For his postdoctoral studies, Stefan joined the laboratory of Anjana Rao at the Immune Disease Instutute (formerly known as Center for Blood Research) at Harvard Medical School. There he identified the abnormal activation of the transcription factor NFAT in T cells from immunodeficient patients and identified a defect in Ca2+ influx and the function of the CRAC Ca2+ channel as the underlying cause of disease in these patients. In collaboration with the lab of Louis M. Staudt at the NIH he used the then novel technology of DNA microarrays to characterize the role of Ca2+ influx for gene expression in lymphocytes.

As a postdoc and instructor at Harvard Medical School, Stefan embarked on several years of investigations in order to track down the gene encoding the CRAC channel and causing immunodeficiency. The molecular nature of this channel had been mysterious since its initial description in the late 1980s. That search ended when Stefan and his colleague Yousang Gwack in Anjana Rao's lab discovered ORAI1 as a new gene and critical component of the CRAC channel by positional cloning in patient cells and a functional RNAi screen in Drosophila cells. In collaboration with Murali Prakriya from Northwestern University and Richard S. Lewis from Stanford University, Stefan and colleagues were able to show that ORAI1 is a pore forming subunit of the CRAC channel.
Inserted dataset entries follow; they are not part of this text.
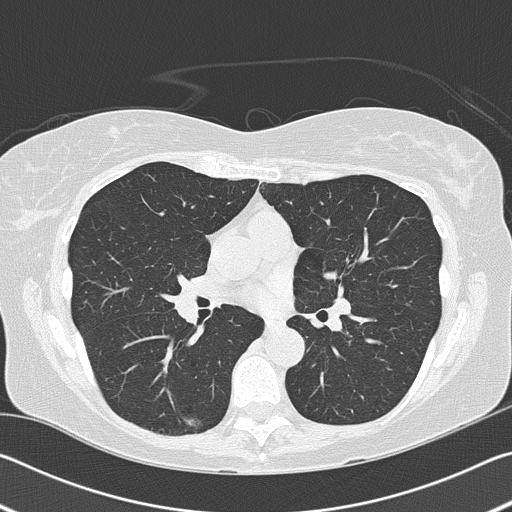
Low-dose screening chest CT, axial slice. First (baseline) screen. Lung window (W 1500 / L -600 HU). 2 mm slice thickness. 512 × 512 image matrix. Female, age 60 years at enrolment. Former smoker at enrolment.
Lesion marked by an expert reader, bounding box <171,408,217,445> (left, top, right, bottom; pixels). The screening reader recorded 2 non-calcified nodules or masses ≥4 mm on this exam; which of them this box marks is not recorded. Later outcome: lung cancer diagnosed 799 days after this screen (after the third annual screen) — acinar cell carcinoma, right lower lobe, moderately differentiated (G2), stage IA (AJCC 6th edition), 10 mm at pathology.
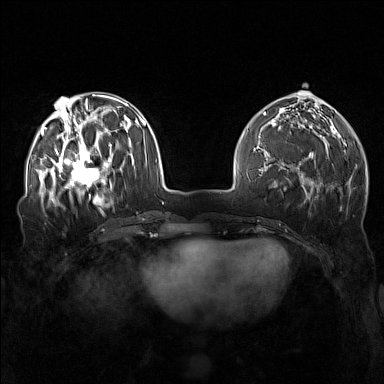
Breast MRI (dynamic contrast-enhanced), one axial slice. Position 54 of 160 along the scan axis. Dynamic contrast-enhanced series, time point 2 of 7 at this slice position (early post-contrast). 1.5 T. TE 1.8 ms, TR 5 ms. 1 mm slice thickness. 384 × 384 image matrix, field of view 340 × 340 mm. Female patient.
Annotated regions visible in this slice (semi-automatically segmented with operator editing):
- enhancing-tissue mask used for the functional tumour volume (all voxels passing the contrast-enhancement thresholds inside the analysis volume; usually the tumour): bounding box <57,143,111,196> (left, top, right, bottom; pixels)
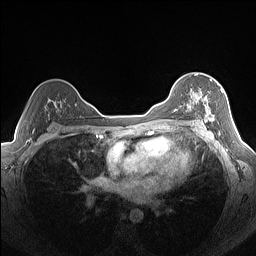
Breast MRI (dynamic contrast-enhanced), one axial slice. Position 100 of 160 along the scan axis. Dynamic contrast-enhanced series, time point 2 of 7 at this slice position (early post-contrast). 1.5 T. TE 1.4 ms, TR 5 ms. 256 × 256 image matrix, field of view 320 × 320 mm. Female patient.
Annotated regions visible in this slice (semi-automatically segmented with operator editing):
- enhancing-tissue mask used for the functional tumour volume (all voxels passing the contrast-enhancement thresholds inside the analysis volume; usually the tumour): bounding box [x1, y1, x2, y2] px = [187, 80, 223, 122]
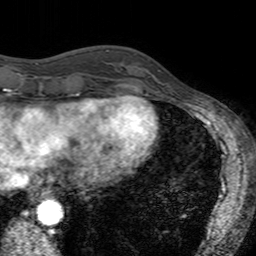
Breast MRI (dynamic contrast-enhanced), one axial slice; slice 45 of 160 in the series (ordered by position); cropped to one breast; dynamic contrast-enhanced series, time point 2 of 7 at this slice position (early post-contrast); 3 T; TE 2.4 ms, TR 4.6 ms; 1 mm slice thickness; 256 × 256 image matrix. Female patient.
Outlined on this slice (semi-automatic segmentation, software-assisted and operator-edited):
- enhancing-tissue mask used for the functional tumour volume (all voxels passing the contrast-enhancement thresholds inside the analysis volume; usually the tumour): bounding box [x1, y1, x2, y2] px = [134, 54, 170, 88]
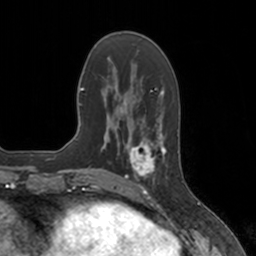
Breast MRI, one axial slice; position 48 of 160 along the scan axis; cropped to one breast; dynamic contrast-enhanced series, time point 2 of 7 at this slice position (early post-contrast); 3 T; TE 1.8 ms, TR 4 ms; 1 mm slice thickness; 256 × 256 image matrix, field of view 172 × 172 mm. Female patient.
Structures marked on this image (semi-automatically segmented with operator editing):
- enhancing-tissue mask used for the functional tumour volume (all voxels passing the contrast-enhancement thresholds inside the analysis volume; usually the tumour): box from (x=124, y=134) to (x=167, y=183) px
In the meantime Stefan was promoted to assistant professor of Pediatrics at Harvard Medical School, where he soon became interested in the role of ORAI1 and STIM1, a protein that had been identified as an important regulator of CRAC channel function just one year before the discovery of ORAI1, in immune responses in vivo. For his studies on immunodeficiency and the discovery of ORAI1 as an important regulator of T cell activation, Stefan received the prestigious Georges-Koehler Award from the German Immunology Society in 2007.

In 2007, Stefan accepted a faculty position as assistant professor in the Department of Pathology at NYU School of Medicine, where he was promoted to associate professor in 2012. His research is focused on the mechanisms regulating ORAI and STIM protein function and the role of CRAC channels in immune responses. His lab investigates how calcium influx through CRAC channels shapes immunity to infection, autoimmunity and antitumor immune responses using gene-targeted mice lacking expression of functional Orai and Stim genes. The Feske Lab also continues to characterize inherited immunodeficiencies due to mutations in STIM and ORAI genes, which are the cause of a unique novel disease termed CRAC channelopathy.   

Stefan co-directs the Pathobiology graduate training program at NYU and teaches immunology courses at the Medical School. He is also a scientific co-founder and advisor to Calcimedica, a biotechnology company based in San Diego that tries to develop CRAC channel inhibitors for the treatment of immune diseases.